━━ Supplied data ━━
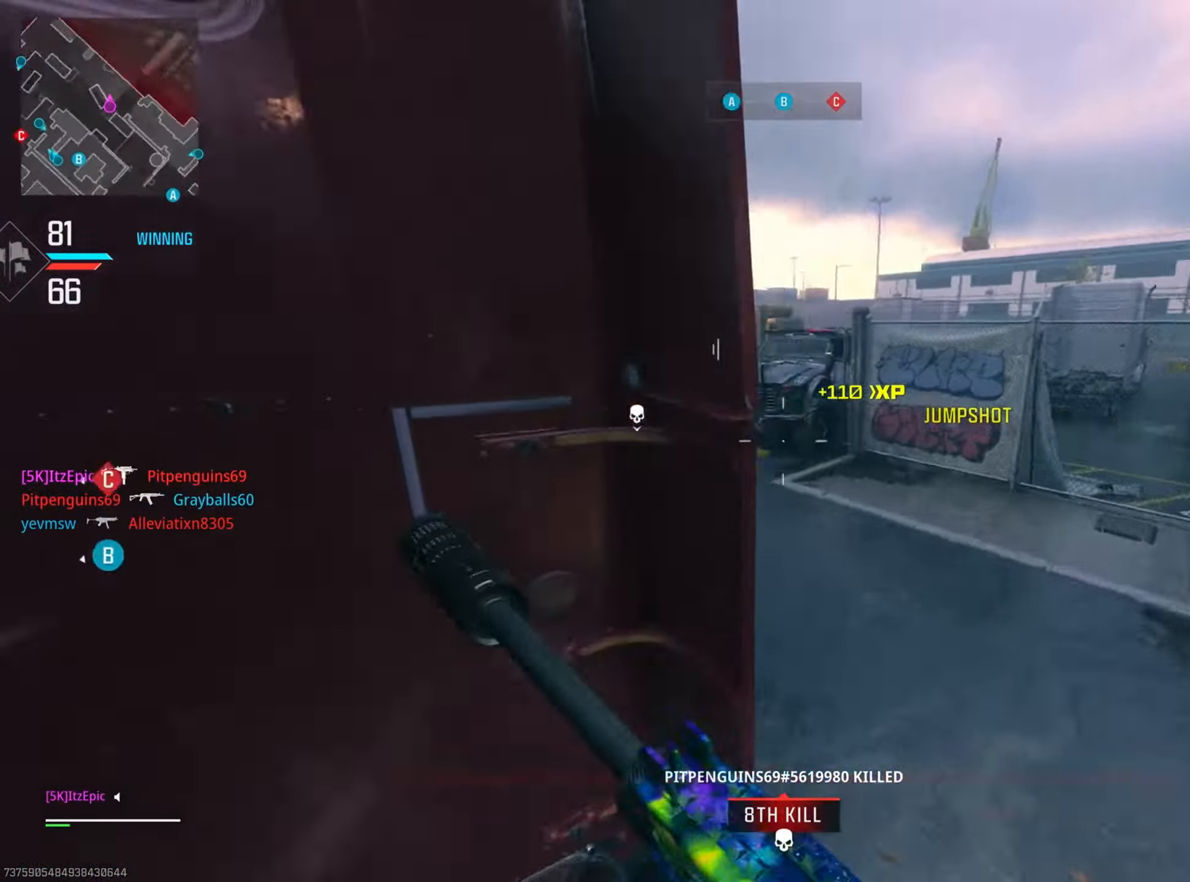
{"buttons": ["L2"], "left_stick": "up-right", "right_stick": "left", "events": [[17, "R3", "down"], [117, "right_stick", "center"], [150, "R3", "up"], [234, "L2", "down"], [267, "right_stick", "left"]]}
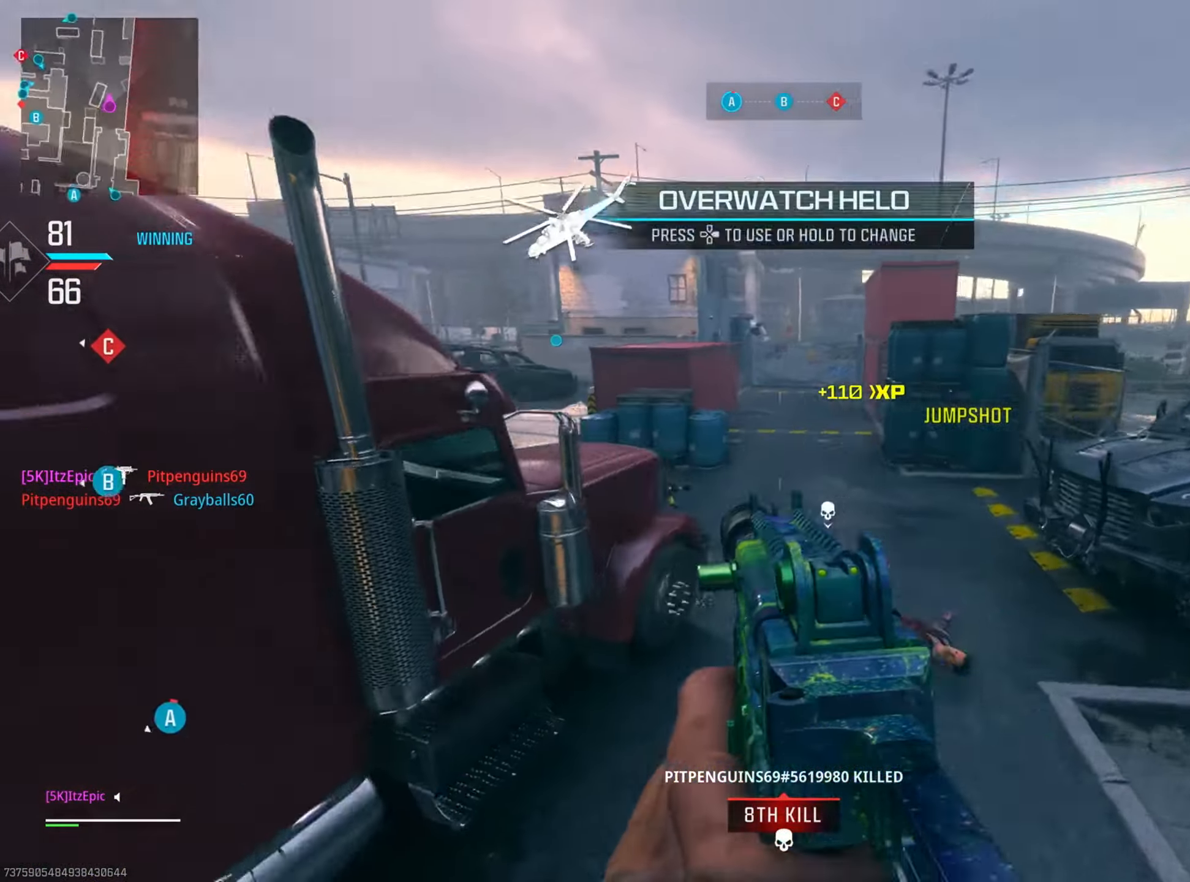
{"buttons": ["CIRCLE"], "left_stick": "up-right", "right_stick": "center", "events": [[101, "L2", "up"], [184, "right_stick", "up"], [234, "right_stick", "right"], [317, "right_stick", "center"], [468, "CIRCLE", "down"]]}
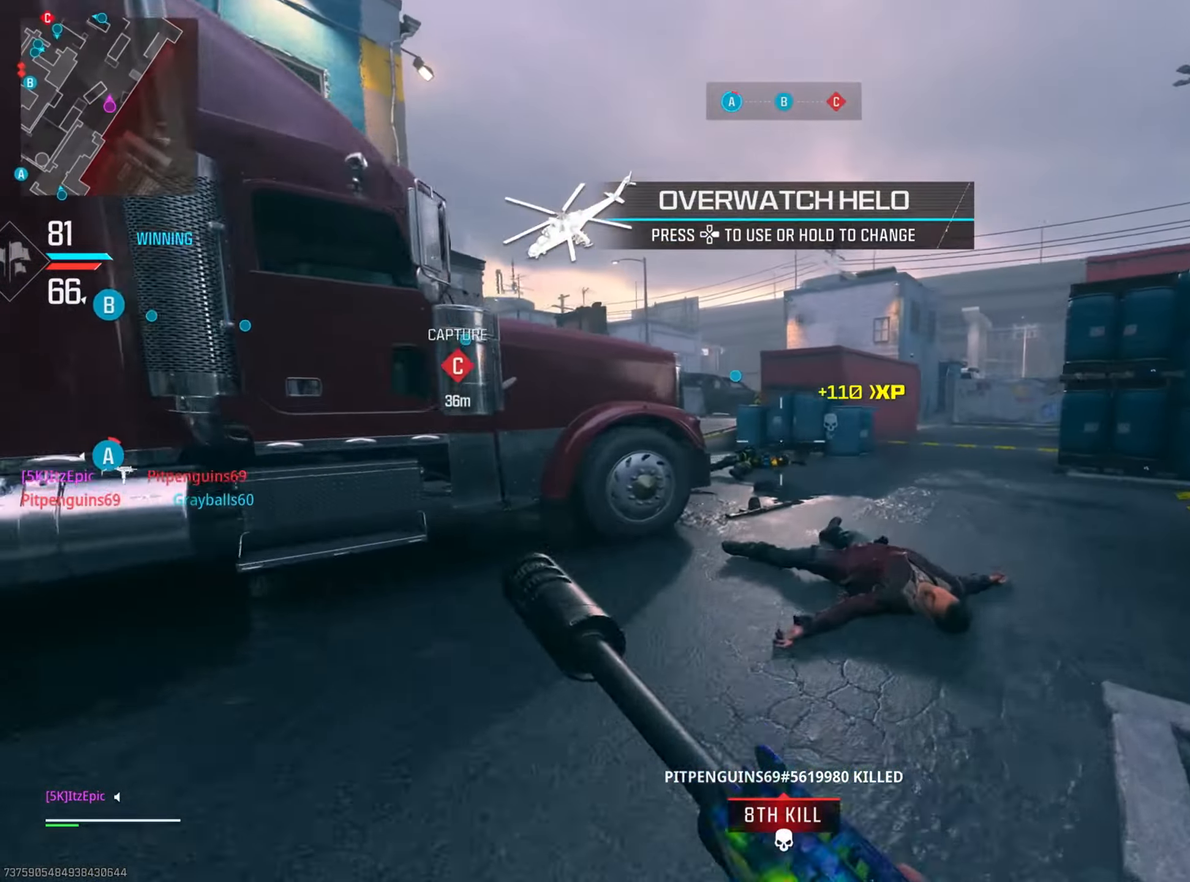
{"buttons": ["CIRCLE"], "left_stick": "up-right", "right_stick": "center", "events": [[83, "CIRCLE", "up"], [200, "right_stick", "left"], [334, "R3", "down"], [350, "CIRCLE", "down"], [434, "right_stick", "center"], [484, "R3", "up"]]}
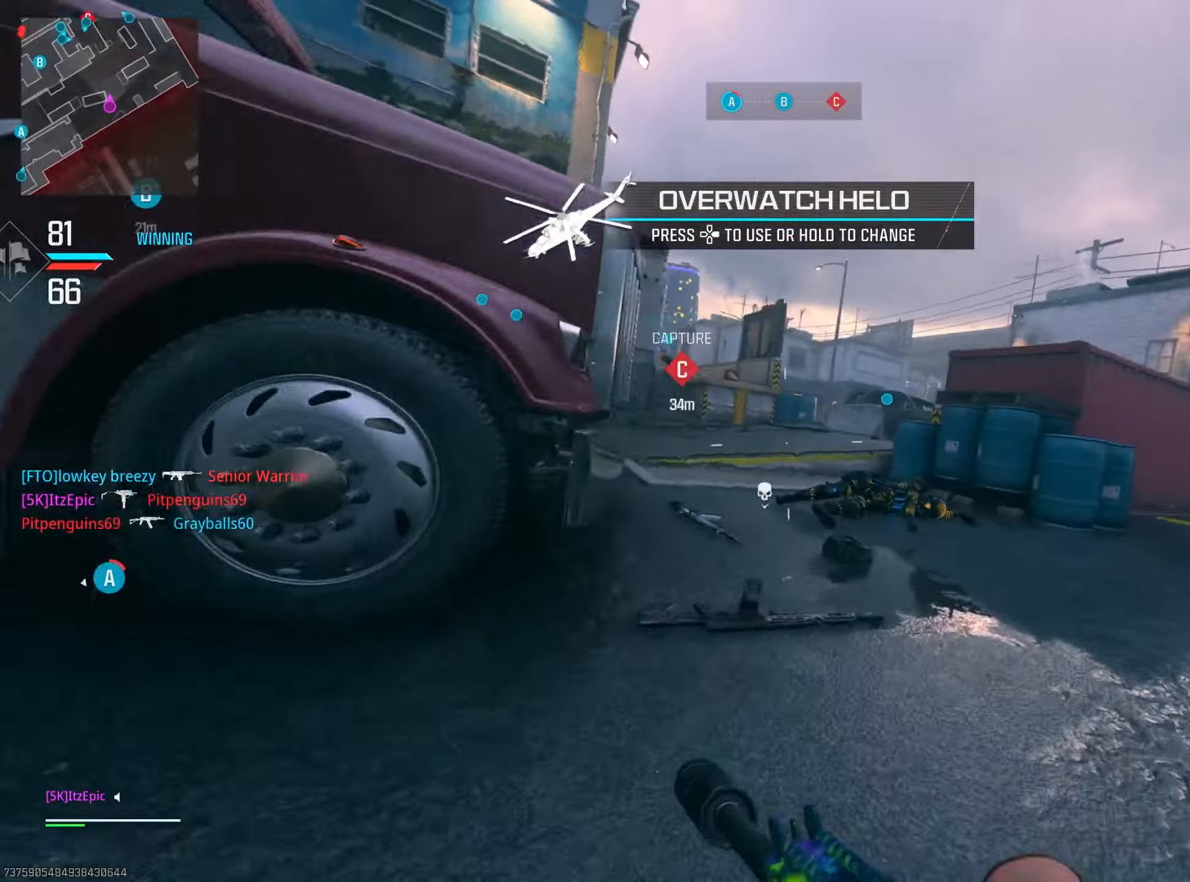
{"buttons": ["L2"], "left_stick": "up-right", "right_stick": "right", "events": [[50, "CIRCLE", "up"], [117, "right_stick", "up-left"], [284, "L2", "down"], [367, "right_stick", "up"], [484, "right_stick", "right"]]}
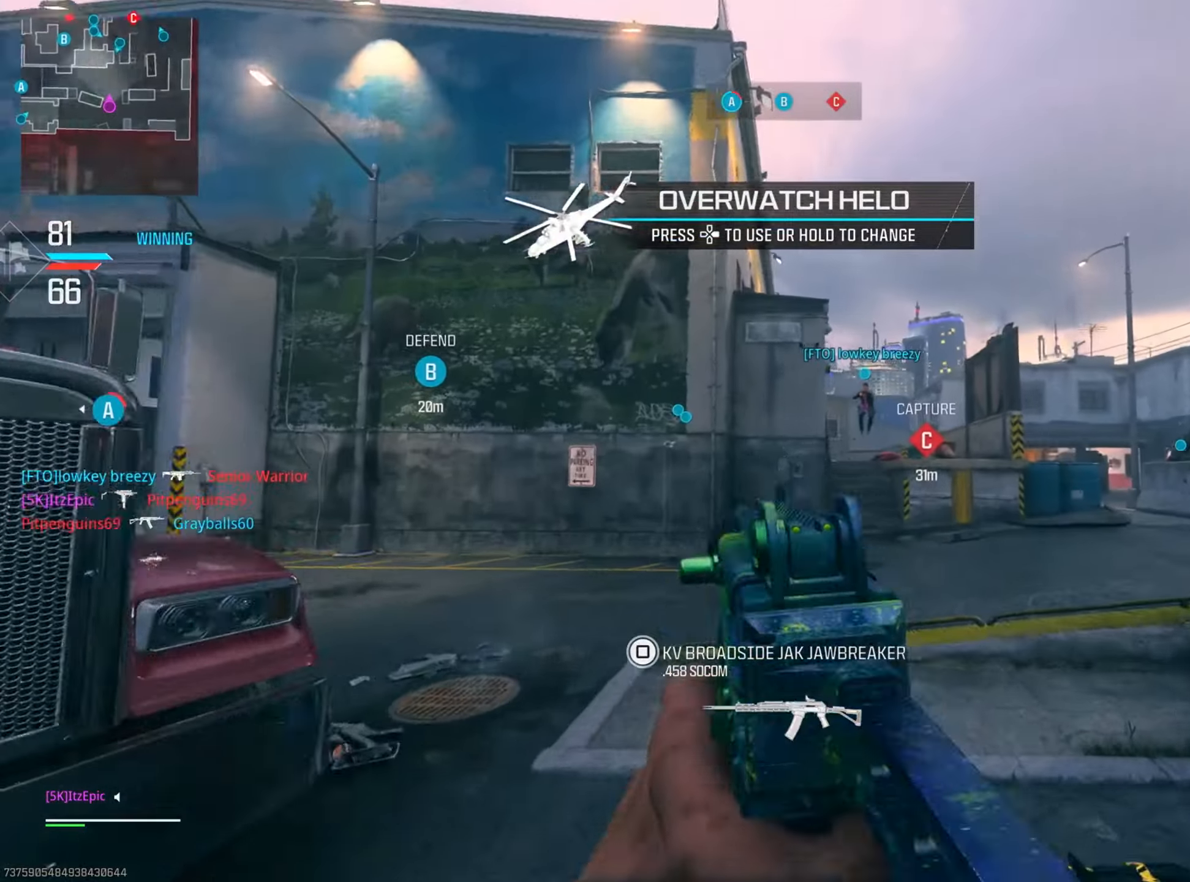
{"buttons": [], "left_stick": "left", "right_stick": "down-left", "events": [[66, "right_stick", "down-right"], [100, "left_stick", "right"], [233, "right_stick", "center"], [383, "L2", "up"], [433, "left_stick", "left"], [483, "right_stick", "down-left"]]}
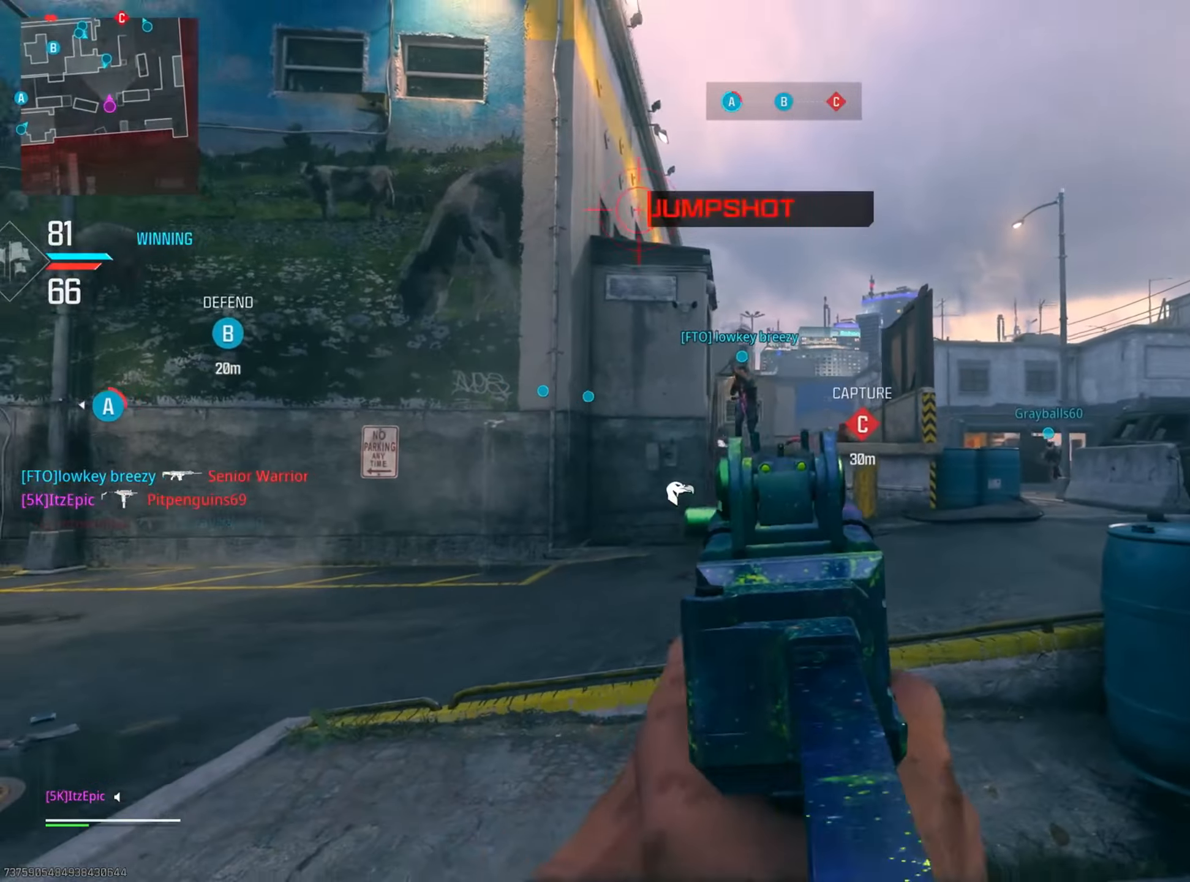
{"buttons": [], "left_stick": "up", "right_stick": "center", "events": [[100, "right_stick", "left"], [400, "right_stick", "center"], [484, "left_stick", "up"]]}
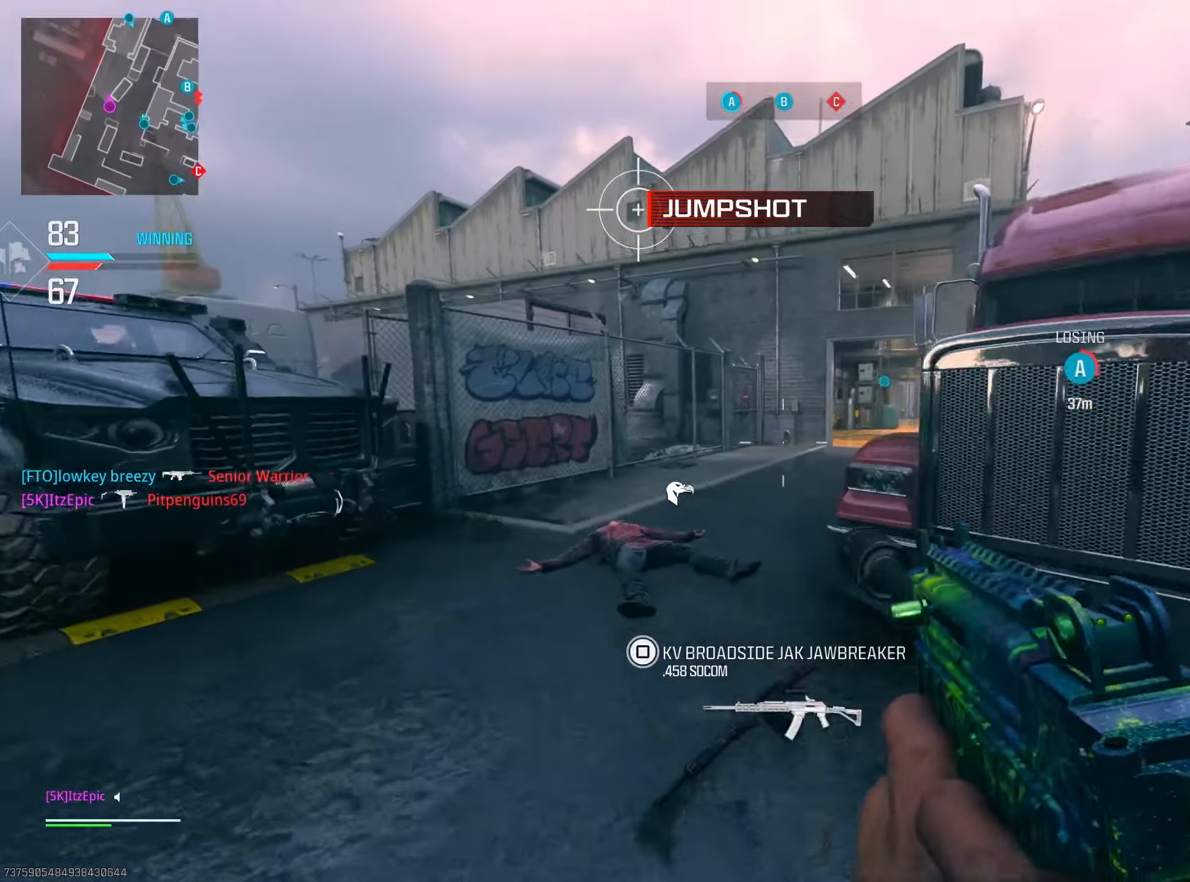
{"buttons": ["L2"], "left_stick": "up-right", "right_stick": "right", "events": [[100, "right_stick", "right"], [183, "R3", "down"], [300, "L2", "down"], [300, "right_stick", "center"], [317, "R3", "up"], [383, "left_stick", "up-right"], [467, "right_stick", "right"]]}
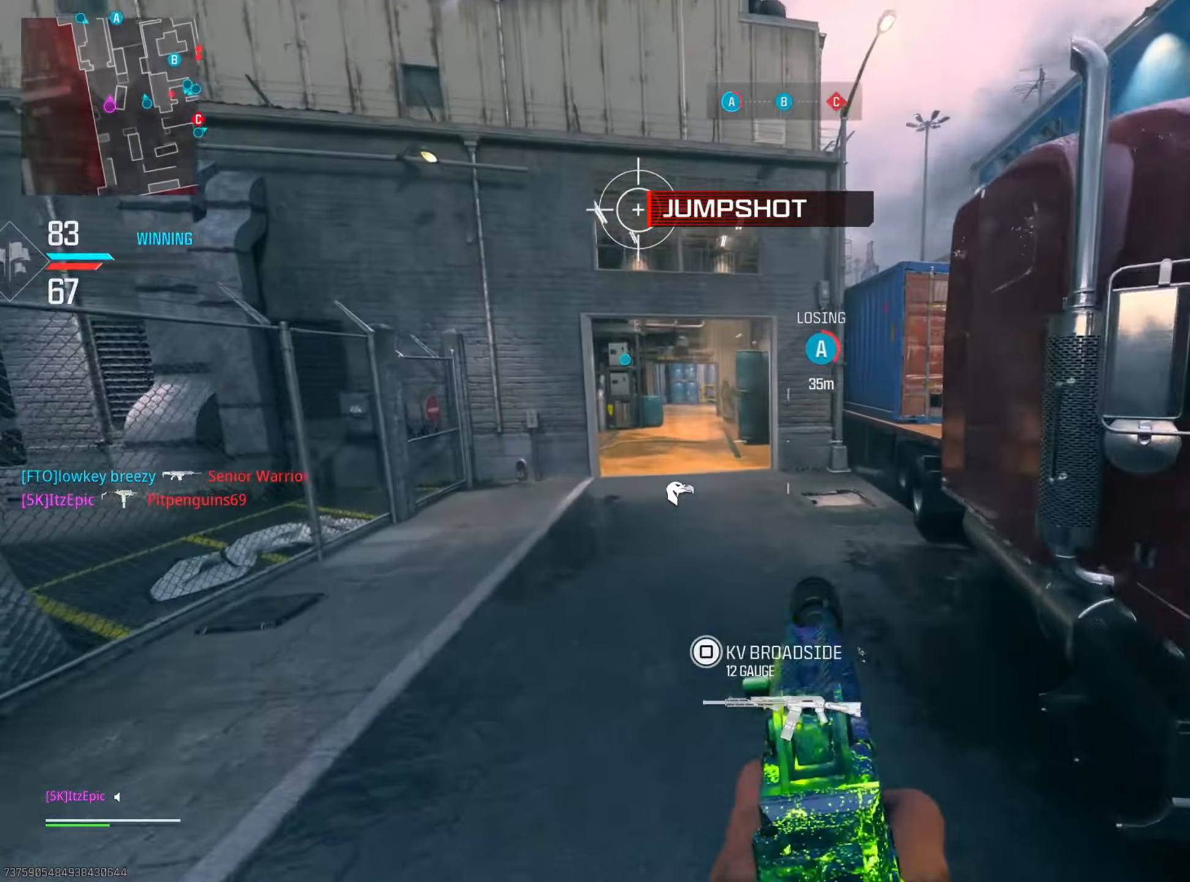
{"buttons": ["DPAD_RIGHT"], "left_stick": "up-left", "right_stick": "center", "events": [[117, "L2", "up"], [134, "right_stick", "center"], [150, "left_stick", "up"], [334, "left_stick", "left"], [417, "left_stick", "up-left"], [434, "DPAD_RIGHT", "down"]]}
━━━
• **What to produce**: Without the pictures, retype all of the data above exactly.

• **Answer box**:
{"buttons": ["L2"], "left_stick": "up-right", "right_stick": "left", "events": [[17, "R3", "down"], [117, "right_stick", "center"], [150, "R3", "up"], [234, "L2", "down"], [267, "right_stick", "left"]]}
{"buttons": ["CIRCLE"], "left_stick": "up-right", "right_stick": "center", "events": [[101, "L2", "up"], [184, "right_stick", "up"], [234, "right_stick", "right"], [317, "right_stick", "center"], [468, "CIRCLE", "down"]]}
{"buttons": ["CIRCLE"], "left_stick": "up-right", "right_stick": "center", "events": [[83, "CIRCLE", "up"], [200, "right_stick", "left"], [334, "R3", "down"], [350, "CIRCLE", "down"], [434, "right_stick", "center"], [484, "R3", "up"]]}
{"buttons": ["L2"], "left_stick": "up-right", "right_stick": "right", "events": [[50, "CIRCLE", "up"], [117, "right_stick", "up-left"], [284, "L2", "down"], [367, "right_stick", "up"], [484, "right_stick", "right"]]}
{"buttons": [], "left_stick": "left", "right_stick": "down-left", "events": [[66, "right_stick", "down-right"], [100, "left_stick", "right"], [233, "right_stick", "center"], [383, "L2", "up"], [433, "left_stick", "left"], [483, "right_stick", "down-left"]]}
{"buttons": [], "left_stick": "up", "right_stick": "center", "events": [[100, "right_stick", "left"], [400, "right_stick", "center"], [484, "left_stick", "up"]]}
{"buttons": ["L2"], "left_stick": "up-right", "right_stick": "right", "events": [[100, "right_stick", "right"], [183, "R3", "down"], [300, "L2", "down"], [300, "right_stick", "center"], [317, "R3", "up"], [383, "left_stick", "up-right"], [467, "right_stick", "right"]]}
{"buttons": ["DPAD_RIGHT"], "left_stick": "up-left", "right_stick": "center", "events": [[117, "L2", "up"], [134, "right_stick", "center"], [150, "left_stick", "up"], [334, "left_stick", "left"], [417, "left_stick", "up-left"], [434, "DPAD_RIGHT", "down"]]}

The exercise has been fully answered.